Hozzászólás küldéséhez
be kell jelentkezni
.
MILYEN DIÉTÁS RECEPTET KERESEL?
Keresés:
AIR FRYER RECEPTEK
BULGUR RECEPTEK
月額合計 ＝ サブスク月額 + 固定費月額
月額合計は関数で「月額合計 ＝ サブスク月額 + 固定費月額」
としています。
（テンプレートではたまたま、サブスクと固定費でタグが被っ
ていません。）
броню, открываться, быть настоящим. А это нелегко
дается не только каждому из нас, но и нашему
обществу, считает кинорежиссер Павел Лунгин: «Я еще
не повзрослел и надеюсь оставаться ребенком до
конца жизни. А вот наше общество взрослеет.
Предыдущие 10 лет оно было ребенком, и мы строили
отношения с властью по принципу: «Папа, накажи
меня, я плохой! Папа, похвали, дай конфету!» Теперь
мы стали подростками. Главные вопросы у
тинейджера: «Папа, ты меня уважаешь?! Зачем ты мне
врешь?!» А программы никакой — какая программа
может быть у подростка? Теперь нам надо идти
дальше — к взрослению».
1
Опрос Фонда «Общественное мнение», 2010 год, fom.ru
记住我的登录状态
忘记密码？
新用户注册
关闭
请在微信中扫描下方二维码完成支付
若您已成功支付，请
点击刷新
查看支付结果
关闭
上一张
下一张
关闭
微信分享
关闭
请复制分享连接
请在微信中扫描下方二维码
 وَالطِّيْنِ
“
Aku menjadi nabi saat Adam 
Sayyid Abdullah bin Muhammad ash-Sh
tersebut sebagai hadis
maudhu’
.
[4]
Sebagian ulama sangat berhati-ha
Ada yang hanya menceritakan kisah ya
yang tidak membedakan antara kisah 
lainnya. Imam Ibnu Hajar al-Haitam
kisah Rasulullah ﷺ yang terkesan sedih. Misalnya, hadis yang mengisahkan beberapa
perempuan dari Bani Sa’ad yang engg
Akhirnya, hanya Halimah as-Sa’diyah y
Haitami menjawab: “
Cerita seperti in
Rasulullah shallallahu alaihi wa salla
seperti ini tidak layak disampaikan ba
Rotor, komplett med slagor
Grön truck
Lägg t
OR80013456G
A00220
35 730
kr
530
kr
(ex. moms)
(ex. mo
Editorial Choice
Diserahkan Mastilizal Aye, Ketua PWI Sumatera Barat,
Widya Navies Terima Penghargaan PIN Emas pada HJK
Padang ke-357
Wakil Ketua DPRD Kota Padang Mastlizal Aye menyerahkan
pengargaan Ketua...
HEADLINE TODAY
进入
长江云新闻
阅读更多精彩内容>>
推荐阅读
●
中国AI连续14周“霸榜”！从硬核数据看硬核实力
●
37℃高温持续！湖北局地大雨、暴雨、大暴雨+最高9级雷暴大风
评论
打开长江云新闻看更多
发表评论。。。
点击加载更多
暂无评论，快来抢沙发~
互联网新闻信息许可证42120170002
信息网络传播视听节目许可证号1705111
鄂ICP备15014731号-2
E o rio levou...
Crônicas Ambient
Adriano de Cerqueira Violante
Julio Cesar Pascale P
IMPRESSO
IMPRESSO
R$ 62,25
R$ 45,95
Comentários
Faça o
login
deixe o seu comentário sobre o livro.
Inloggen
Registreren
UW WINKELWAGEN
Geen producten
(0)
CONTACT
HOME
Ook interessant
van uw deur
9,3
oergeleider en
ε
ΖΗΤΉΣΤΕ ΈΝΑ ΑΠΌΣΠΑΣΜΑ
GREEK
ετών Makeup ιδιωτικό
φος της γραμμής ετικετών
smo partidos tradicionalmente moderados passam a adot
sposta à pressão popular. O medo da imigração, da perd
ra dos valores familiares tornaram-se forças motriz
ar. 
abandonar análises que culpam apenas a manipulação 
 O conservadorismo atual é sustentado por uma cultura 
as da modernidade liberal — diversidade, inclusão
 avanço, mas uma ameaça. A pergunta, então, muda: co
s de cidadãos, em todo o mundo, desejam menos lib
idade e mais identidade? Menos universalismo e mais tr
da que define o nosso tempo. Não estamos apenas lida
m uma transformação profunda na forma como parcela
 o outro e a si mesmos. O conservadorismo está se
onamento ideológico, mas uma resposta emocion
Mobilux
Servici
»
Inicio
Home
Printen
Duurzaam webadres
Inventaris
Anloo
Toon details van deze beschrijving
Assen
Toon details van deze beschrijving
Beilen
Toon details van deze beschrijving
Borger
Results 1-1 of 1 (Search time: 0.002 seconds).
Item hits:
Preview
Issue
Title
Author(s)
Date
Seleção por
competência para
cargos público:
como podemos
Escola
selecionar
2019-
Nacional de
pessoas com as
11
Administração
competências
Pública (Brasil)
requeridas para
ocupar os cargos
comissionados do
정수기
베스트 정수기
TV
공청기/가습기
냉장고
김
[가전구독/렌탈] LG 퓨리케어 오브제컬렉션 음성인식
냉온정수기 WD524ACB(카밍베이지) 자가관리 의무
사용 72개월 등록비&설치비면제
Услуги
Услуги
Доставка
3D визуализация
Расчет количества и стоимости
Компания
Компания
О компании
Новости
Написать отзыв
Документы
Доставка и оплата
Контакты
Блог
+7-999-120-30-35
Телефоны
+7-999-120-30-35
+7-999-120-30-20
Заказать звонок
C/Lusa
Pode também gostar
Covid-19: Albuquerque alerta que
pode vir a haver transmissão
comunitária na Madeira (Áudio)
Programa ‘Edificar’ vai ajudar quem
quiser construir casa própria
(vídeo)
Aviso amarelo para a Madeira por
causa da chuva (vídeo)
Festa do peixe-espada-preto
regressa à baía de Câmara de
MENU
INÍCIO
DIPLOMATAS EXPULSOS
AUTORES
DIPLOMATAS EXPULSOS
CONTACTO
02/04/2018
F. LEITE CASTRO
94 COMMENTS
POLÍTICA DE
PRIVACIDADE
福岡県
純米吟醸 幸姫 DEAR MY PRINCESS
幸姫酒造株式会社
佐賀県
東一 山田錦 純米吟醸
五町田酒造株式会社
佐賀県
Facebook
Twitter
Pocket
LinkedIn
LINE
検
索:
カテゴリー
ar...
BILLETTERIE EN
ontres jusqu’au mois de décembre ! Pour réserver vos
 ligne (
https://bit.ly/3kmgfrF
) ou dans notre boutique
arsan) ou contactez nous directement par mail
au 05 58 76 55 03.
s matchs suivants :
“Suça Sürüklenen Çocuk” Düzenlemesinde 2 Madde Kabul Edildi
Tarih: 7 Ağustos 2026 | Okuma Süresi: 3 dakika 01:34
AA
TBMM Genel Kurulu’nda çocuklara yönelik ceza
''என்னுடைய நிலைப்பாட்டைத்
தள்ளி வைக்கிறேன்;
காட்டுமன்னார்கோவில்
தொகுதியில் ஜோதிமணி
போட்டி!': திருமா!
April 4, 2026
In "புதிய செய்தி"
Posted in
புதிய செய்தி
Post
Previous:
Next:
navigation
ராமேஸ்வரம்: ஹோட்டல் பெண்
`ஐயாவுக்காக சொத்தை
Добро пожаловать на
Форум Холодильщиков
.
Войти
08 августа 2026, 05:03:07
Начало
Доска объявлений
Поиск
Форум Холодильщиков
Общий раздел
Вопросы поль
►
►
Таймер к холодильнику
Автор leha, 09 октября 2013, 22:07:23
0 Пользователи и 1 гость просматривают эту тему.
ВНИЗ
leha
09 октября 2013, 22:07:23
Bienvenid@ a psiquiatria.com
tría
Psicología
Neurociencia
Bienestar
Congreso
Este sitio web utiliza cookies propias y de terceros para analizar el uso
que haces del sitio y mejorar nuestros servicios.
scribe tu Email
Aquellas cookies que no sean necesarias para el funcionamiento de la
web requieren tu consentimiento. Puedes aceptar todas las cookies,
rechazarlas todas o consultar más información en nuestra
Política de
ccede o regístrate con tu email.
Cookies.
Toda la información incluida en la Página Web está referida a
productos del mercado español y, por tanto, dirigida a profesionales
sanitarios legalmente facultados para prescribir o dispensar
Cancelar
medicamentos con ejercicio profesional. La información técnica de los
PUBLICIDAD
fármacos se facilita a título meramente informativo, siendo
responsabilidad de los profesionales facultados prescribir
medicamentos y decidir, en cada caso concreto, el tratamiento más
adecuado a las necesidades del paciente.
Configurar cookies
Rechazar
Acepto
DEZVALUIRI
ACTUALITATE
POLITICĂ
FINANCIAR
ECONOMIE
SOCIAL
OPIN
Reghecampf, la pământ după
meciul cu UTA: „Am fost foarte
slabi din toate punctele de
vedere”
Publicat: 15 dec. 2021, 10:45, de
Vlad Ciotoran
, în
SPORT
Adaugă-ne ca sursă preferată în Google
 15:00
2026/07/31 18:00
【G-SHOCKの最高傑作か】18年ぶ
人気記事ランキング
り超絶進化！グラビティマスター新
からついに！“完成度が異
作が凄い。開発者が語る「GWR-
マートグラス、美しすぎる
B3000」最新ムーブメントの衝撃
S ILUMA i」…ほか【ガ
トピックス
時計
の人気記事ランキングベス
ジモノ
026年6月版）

YOUR GOAL: Copy out, word for word, the rows from the very beginning through the line containing "Akhirnya, hanya Halimah as-Sa’diyah y", including that line.

EXERCISE ANSWER:
Hozzászólás küldéséhez
be kell jelentkezni
.
MILYEN DIÉTÁS RECEPTET KERESEL?
Keresés:
AIR FRYER RECEPTEK
BULGUR RECEPTEK
月額合計 ＝ サブスク月額 + 固定費月額
月額合計は関数で「月額合計 ＝ サブスク月額 + 固定費月額」
としています。
（テンプレートではたまたま、サブスクと固定費でタグが被っ
ていません。）
броню, открываться, быть настоящим. А это нелегко
дается не только каждому из нас, но и нашему
обществу, считает кинорежиссер Павел Лунгин: «Я еще
не повзрослел и надеюсь оставаться ребенком до
конца жизни. А вот наше общество взрослеет.
Предыдущие 10 лет оно было ребенком, и мы строили
отношения с властью по принципу: «Папа, накажи
меня, я плохой! Папа, похвали, дай конфету!» Теперь
мы стали подростками. Главные вопросы у
тинейджера: «Папа, ты меня уважаешь?! Зачем ты мне
врешь?!» А программы никакой — какая программа
может быть у подростка? Теперь нам надо идти
дальше — к взрослению».
1
Опрос Фонда «Общественное мнение», 2010 год, fom.ru
记住我的登录状态
忘记密码？
新用户注册
关闭
请在微信中扫描下方二维码完成支付
若您已成功支付，请
点击刷新
查看支付结果
关闭
上一张
下一张
关闭
微信分享
关闭
请复制分享连接
请在微信中扫描下方二维码
 وَالطِّيْنِ
“
Aku menjadi nabi saat Adam 
Sayyid Abdullah bin Muhammad ash-Sh
tersebut sebagai hadis
maudhu’
.
[4]
Sebagian ulama sangat berhati-ha
Ada yang hanya menceritakan kisah ya
yang tidak membedakan antara kisah 
lainnya. Imam Ibnu Hajar al-Haitam
kisah Rasulullah ﷺ yang terkesan sedih. Misalnya, hadis yang mengisahkan beberapa
perempuan dari Bani Sa’ad yang engg
Akhirnya, hanya Halimah as-Sa’diyah y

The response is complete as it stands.